Italy criticizes Germany for funding migrant charity groups
Following claims by Italian media, a representative for the German Foreign Ministry stated on Friday that Berlin was putting in place a legislative financial support scheme for both civilian maritime rescue and land operations.
A German plan to fund NGOs assisting migrants in the Mediterranean is causing problems for Italy, according to Defense Minister Guido Crosetto, as Rome seeks to impose stricter measures to curb the arrival of migrants.
Following claims in Italian media, a representative for the German Foreign Ministry stated on Friday that Berlin was putting in place a legislative financial support scheme for both civilian maritime rescue and land operations.
This comes as German Economy Minister Robert Habeck on Saturday announced that German communities are no longer capable of providing accommodation for migrants coming into Germany.
The German Interior Ministry ordered last week a halt in voluntary migrant intake from Italy, whose Mediterranean island of Lampedusa became the focus of a migrant flood last week, due to "major challenges faced by Germany with regard to its reception and accommodation capacities."
Last week, the Italian island of Lampedusa declared a state of emergency due to over 8,000 undocumented migrants arriving in just three days, surpassing the island's permanent population.
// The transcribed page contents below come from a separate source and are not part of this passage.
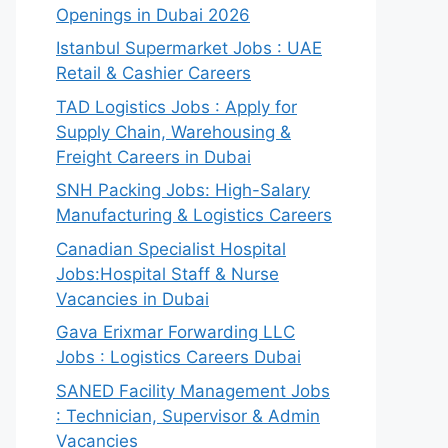
Openings in Dubai 2026
Istanbul Supermarket Jobs : UAE
Retail & Cashier Careers
TAD Logistics Jobs : Apply for
Supply Chain, Warehousing &
Freight Careers in Dubai
SNH Packing Jobs: High-Salary
Manufacturing & Logistics Careers
Canadian Specialist Hospital
Jobs:Hospital Staff & Nurse
Vacancies in Dubai
Gava Erixmar Forwarding LLC
Jobs : Logistics Careers Dubai
SANED Facility Management Jobs
: Technician, Supervisor & Admin
Vacancies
Lampedusa's Mayor, Filippo Mannino, described the situation as nearing a breaking point.
A spokesperson for the German foreign ministry told Reuters "We have received several applications for funding. The review of the applications has already been completed in two cases," describing that each project was between $426,000-$852,160.
Crosetto told daily La Stampa that Rome considered the move "very serious," detailing that his party is focusing on fighting the "international criminals" that commit human smuggling.
According to Crosetto, Berlin "pretends" not to be aware that it is causing these difficulties for Italy, which "in theory should be a friend."
Germany's foreign ministry believes rescuing people at sea is a "legal, humanitarian and moral duty."
SOS Humanity announced on Saturday that it will receive around 790,000 euros from the German government.
The Pope on Saturday reiterated his call for European governments to take greater responsibility in caring for migrants making perilous journeys across the Mediterranean. He stated, "Those who risk their lives at sea do not invade, they look for welcome."